ACM: Natural Language Processing, Computer Vision and ML/AI Platform
Internal Revenue Service
The IRS is streamlining how it manages data and interacts with taxpayers through a computer vision, artificial intelligence and natural language-processing platform that standardizes scanned document images and extracts relevant data.
Built with open-source technologies, the Appeals Case Memorandum (ACM) project locates key areas in documents — right now, tables — to normalize dimensions, remove white space, correct rotation, identify revisions and isolate relevant text fields for optical character recognition. The data can help document the agency’s findings on a particular appeals case, among other uses.
Officials in “the division within IRS that deals with our large corporate taxpayers...were interested in understanding how some of their cases resolve in the appeals process,
and for them to manually go through some of those ACM documents was just too much of a manual task,” said Ron Hodge II, a senior manager in the IRS’ Research, Applied Analytics and Statistics Division. “What this would allow folks to do is have a more comprehensive understanding of what happened to their case from end to end versus losing visibility once it went into the appeal function.”

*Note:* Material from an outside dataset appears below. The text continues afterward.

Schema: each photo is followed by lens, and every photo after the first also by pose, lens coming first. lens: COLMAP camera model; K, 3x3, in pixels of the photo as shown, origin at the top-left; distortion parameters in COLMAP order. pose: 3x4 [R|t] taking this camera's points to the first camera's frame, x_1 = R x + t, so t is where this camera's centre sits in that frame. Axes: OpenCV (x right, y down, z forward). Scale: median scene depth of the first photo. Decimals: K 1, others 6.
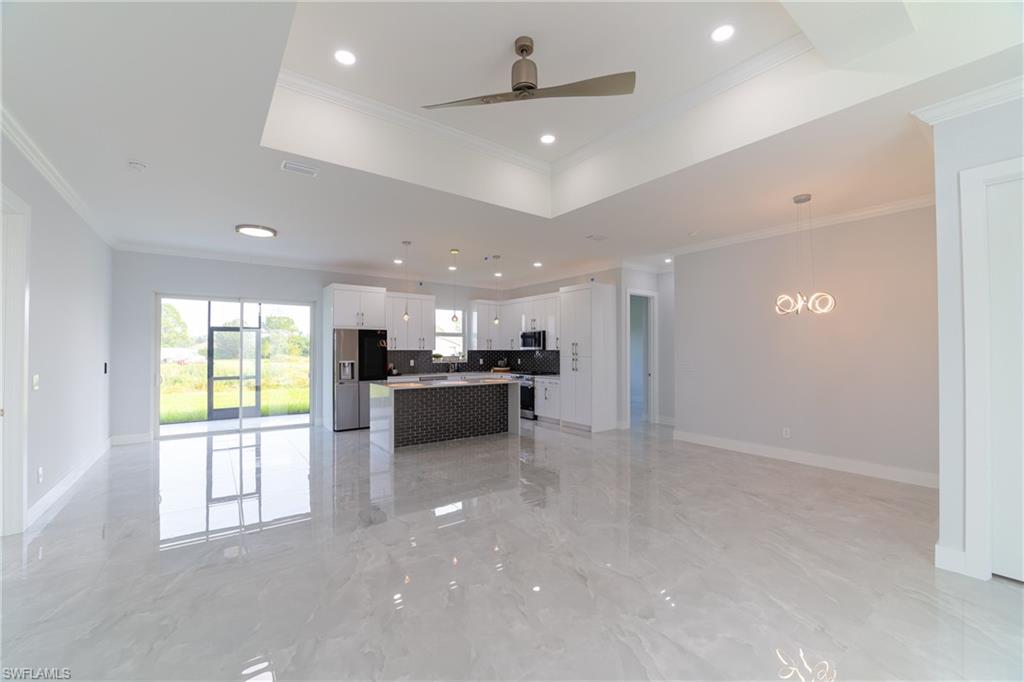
lens RADIAL K [[413.6, 0, 515.2], [0, 413.6, 347.8], [0, 0, 1]] dist [-0.011566, -0.000009]
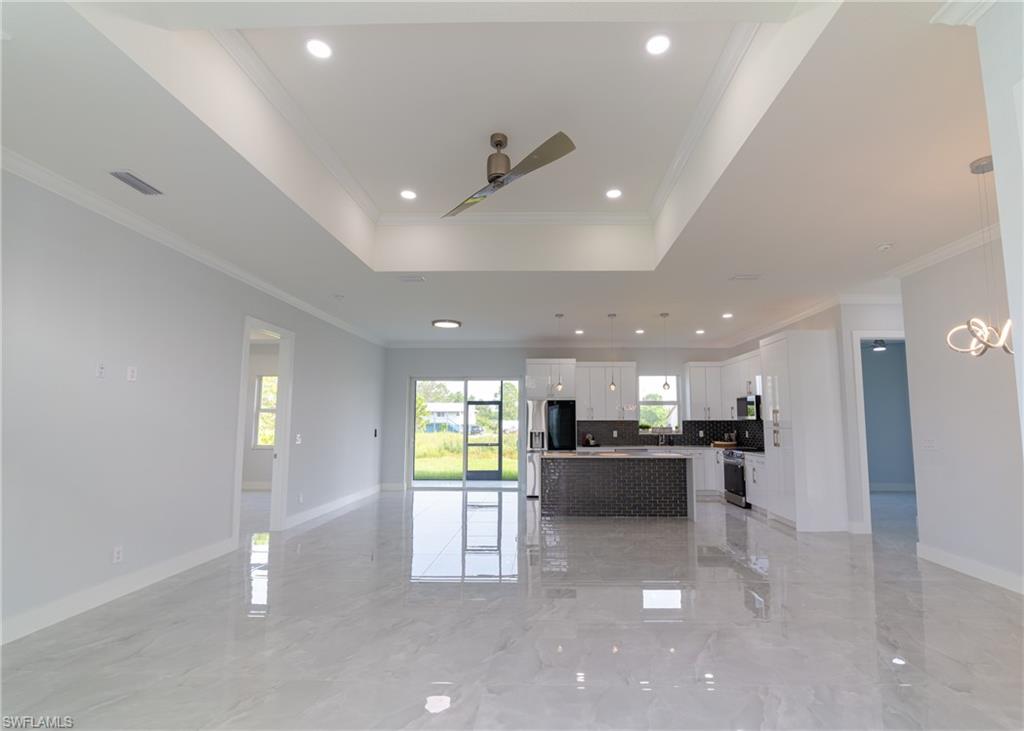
lens RADIAL K [[468.8, 0, 545.7], [0, 468.8, 381.7], [0, 0, 1]] dist [-0.005132, -0.000063]
pose [[0.796333, -0.052884, -0.602542, 0.297712], [0.003353, 0.996541, -0.083034, 0.005926], [0.604849, 0.064103, 0.793756, 0.042095]]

For context, the IRS estimates that it received more than 120 million pages of correspondence from 2010 to 2015,
which required about 31,000 full-time employees to process and about 8 billion hours of taxpayer time.
“Out of thousands of cases and tens of thousands of pages within those cases, we’ve been able to extract seven years of these tables and actually put [the information] in
a centralized location” so that users can efficiently interact with the data, Hodge said.
He likens the process to the way a camera zeroes in on a face when taking a photo. “What finds that person’s face is actually an object-detection algorithm,” Hodge said. “For our particular use case, we were interested in [finding] a table... embedded within text.” Although a table isn’t a specific object, it has a specific structure of rows and columns.
Most recently, the ACM technology has helped the IRS comply with the Coronavirus Aid, Relief and Economic Security Act. The law introduced new machine-readable tax forms related to business credits, and the agency needed a way to efficiently extract data from them.
“We don’t have to rebuild it from scratch because we have enough of the capability built out,” Hodge said. “Now it’s just adding some additional tweaks at the margin to help users in different use cases.”
Three business units use the technology now, but it’s applicable agencywide, he added.